Una investigación internacional publicada en PLOS Medicine, analizó los registros de más de 340.000 niños en 34 países y confirmó que la exposición a ciclones tropicales aumenta significativamente el riesgo de muerte en menores de cinco años, especialmente durante el mes posterior al evento. Entre 2000 y 2020, los ciclones podrían haber causado alrededor de 850.000 muertes infantiles, concentradas en Asia y África, donde las carencias en agua, saneamiento y servicios de salud agravan las consecuencias.
Introducción
El cambio climático ha incrementado la frecuencia y la intensidad de los ciclones tropicales, generando un impacto desproporcionado sobre las poblaciones vulnerables de países de ingresos bajos y medios. Los niños pequeños son particularmente susceptibles a los desastres climáticos, tanto por lesiones directas como por infecciones, desnutrición y desabastecimiento de agua segura.

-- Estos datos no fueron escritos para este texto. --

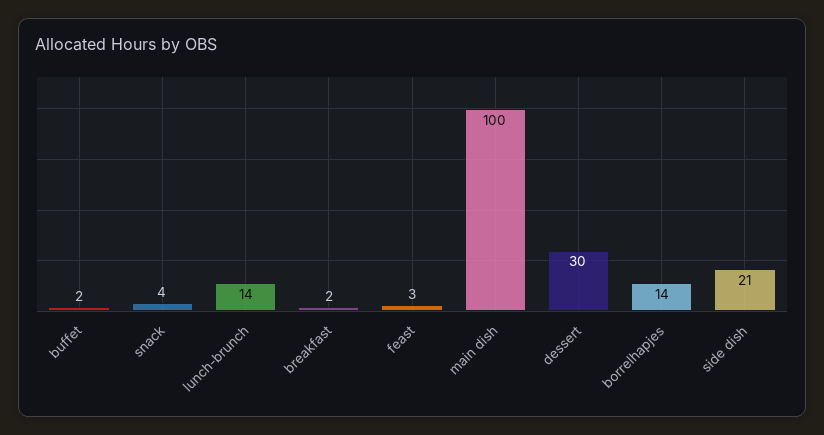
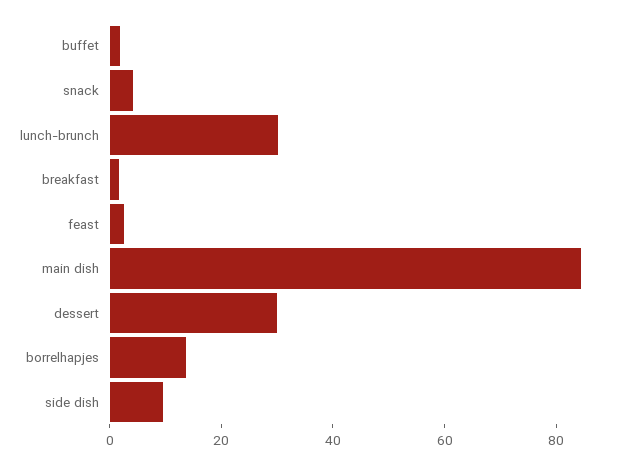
  {
    "buffet": 2,
    "snack": 4,
-   "lunch-brunch": 14,
+   "lunch-brunch": 30,
    "breakfast": 2,
    "feast": 3,
-   "main dish": 100,
+   "main dish": 85,
    "dessert": 30,
    "borrelhapjes": 14,
-   "side dish": 21
+   "side dish": 10
  }

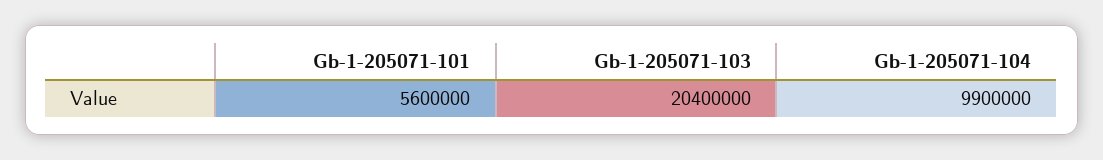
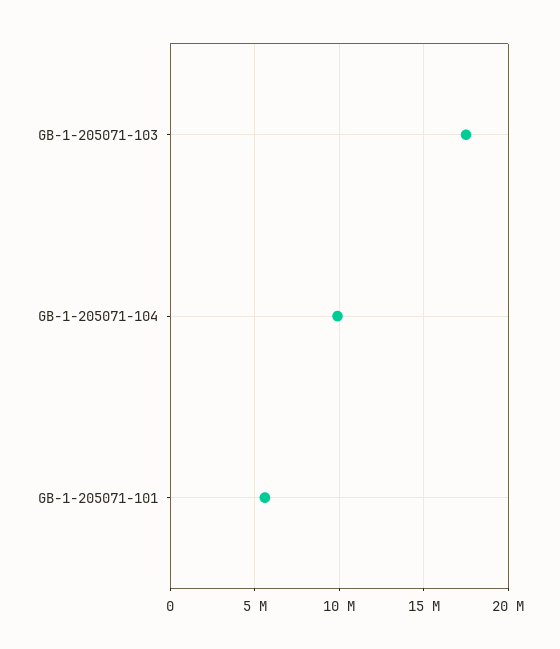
  {
    "Gb-1-205071-101": 5600000,
-   "Gb-1-205071-103": 20400000,
+   "Gb-1-205071-103": 17500000,
    "Gb-1-205071-104": 9900000
  }

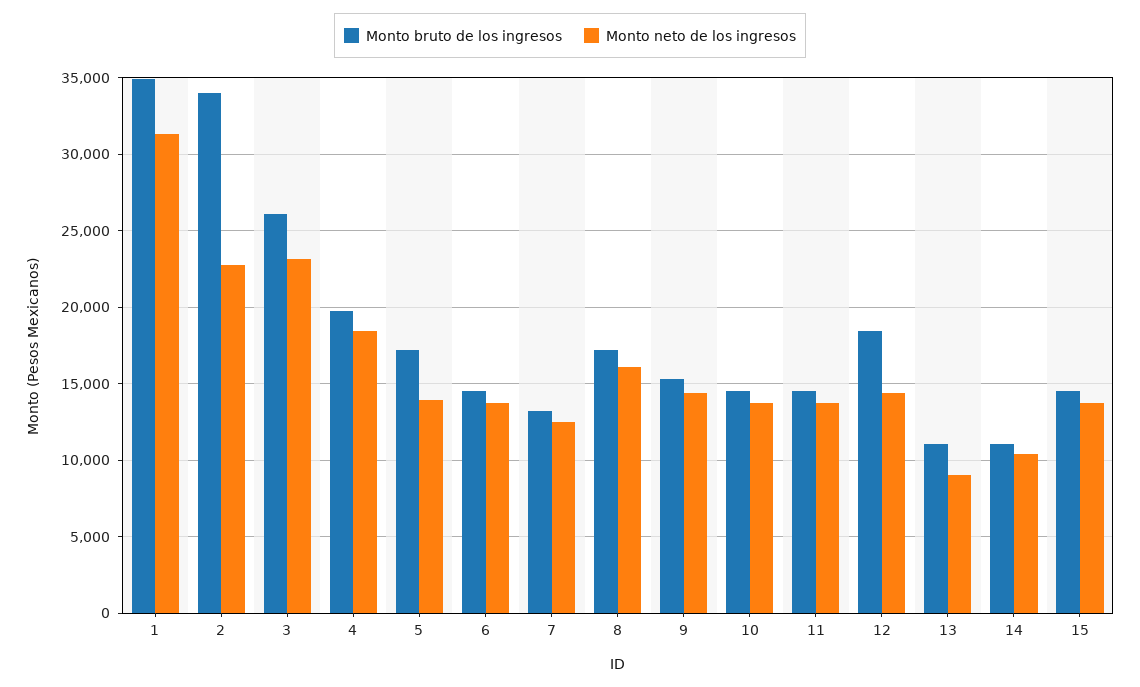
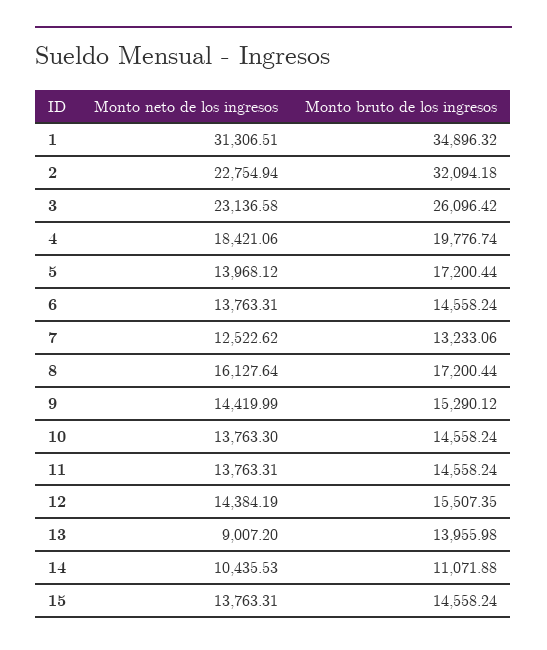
  {
    "Monto bruto de los ingresos": {
      "1": 34896.32,
-     "2": 34000,
+     "2": 32094.18,
      "3": 26096.42,
      "4": 19776.74,
      "5": 17200.44,
      "6": 14558.24,
      "7": 13233.06,
      "8": 17200.44,
      "9": 15290.12,
      "10": 14558.24,
      "11": 14558.24,
-     "12": 18500,
+     "12": 15507.35,
-     "13": 11000,
+     "13": 13955.98,
      "14": 11071.88,
      "15": 14558.24
    },
    "Monto neto de los ingresos": {
      "1": 31306.51,
      "2": 22754.94,
      "3": 23136.58,
      "4": 18421.06,
      "5": 13968.12,
      "6": 13763.31,
      "7": 12522.62,
      "8": 16127.64,
      "9": 14419.99,
      "10": 13763.3,
      "11": 13763.31,
      "12": 14384.19,
      "13": 9007.2,
      "14": 10435.53,
      "15": 13763.31
    }
  }

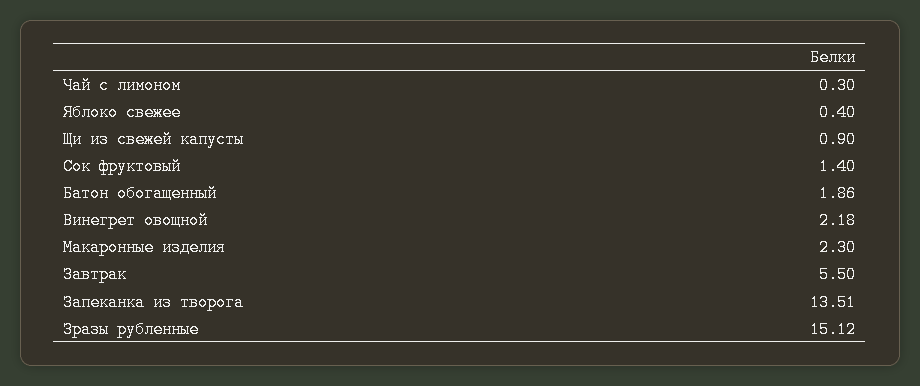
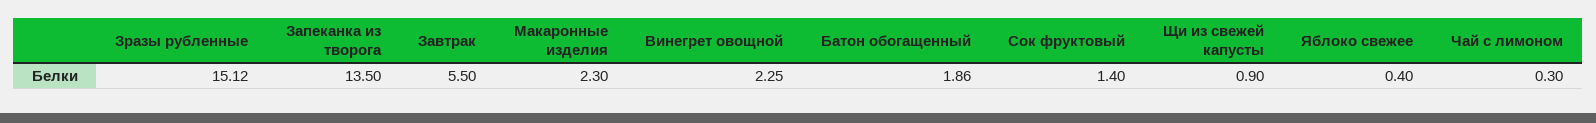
  {
    "Чай с лимоном": 0.3,
    "Яблоко свежее": 0.4,
    "Щи из свежей капусты": 0.9,
    "Сок фруктовый": 1.4,
    "Батон обогащенный": 1.86,
-   "Винегрет овощной": 2.18,
+   "Винегрет овощной": 2.25,
    "Макаронные изделия": 2.3,
    "Завтрак": 5.5,
-   "Запеканка из творога": 13.51,
+   "Запеканка из творога": 13.5,
    "Зразы рубленные": 15.12
  }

La mayoría de los estudios previos se centraron en países desarrollados o en eventos aislados, por lo que se desconocía el impacto acumulado de los ciclones en la mortalidad infantil a escala global. Este estudio, coordinado por la Universidad Fudan (China) y la Escuela de Salud Pública de Harvard, analizó por primera vez los efectos combinados de la exposición a ciclones sobre la mortalidad de menores de cinco años y los factores ambientales y sociales que intensifican ese riesgo.
Enfoque y resultados
Se utilizó un diseño de caso-control pareado por hermanos (sibling-matched), con datos individuales de las Encuestas Demográficas y de Salud (DHS) de 1993 a 2021. Se incluyeron 100.798 muertes y 247.445 controles de niños menores de cinco años en 34 países de África, Asia y América Latina. Las exposiciones a ciclones se determinaron mediante registros del Joint Typhoon Warning Center y del conjunto meteorológico ERA5.
El análisis con regresión logística condicional, ajustado por edad materna, temperatura, precipitaciones y tendencias temporales, mostró una asociación positiva entre la exposición a ciclones y la mortalidad infantil. El riesgo aumentó 10 % cuando el evento ocurrió en el mes previo a la muerte (odds ratio: 1,10; IC95 %: 1,04–1,17; p < 0,001), y disminuyó con el tiempo.
El efecto fue más marcado en África (OR: 1,21; IC95 %: 1,09–1,35; p < 0,001) y en hogares con escasos recursos, sin acceso a agua tratada ni saneamiento adecuado. Entre 2000 y 2020, los ciclones podrían haber provocado unas 850.000 muertes infantiles, equivalentes al 8,7 % de los fallecimientos en los países estudiados.
Asimismo, se observó una mayor prevalencia de diarrea infantil tras los ciclones (OR: 1,22; IC95 %: 1,14–1,31; p < 0,001), lo que refuerza el papel mediador de las deficiencias en agua, saneamiento e higiene (WASH).
Discusión y conclusiones
El estudio ofrece la primera estimación global del riesgo de mortalidad infantil asociado a ciclones tropicales en contextos de bajos recursos. Los resultados confirman que la exposición reciente a un ciclón incrementa de forma significativa el riesgo de muerte en menores de cinco años y que este efecto se agrava en regiones con pobreza estructural, infraestructura deficiente y servicios sanitarios frágiles.
Los hallazgos destacan la interacción entre cambio climático, desigualdad social y salud infantil. Las enfermedades transmitidas por agua contaminada, la malnutrición y la interrupción de la atención médica explican buena parte del aumento en la mortalidad. Los autores advierten que, con el agravamiento del cambio climático, la frecuencia y la intensidad de los ciclones continuarán creciendo, lo que incrementará su impacto sobre la infancia.
Se recomienda reforzar la infraestructura de agua y saneamiento, desarrollar sistemas de alerta temprana y garantizar la continuidad de los servicios de salud pediátricos tras los desastres. La preparación comunitaria y la inversión en resiliencia climática son esenciales para reducir las muertes evitables.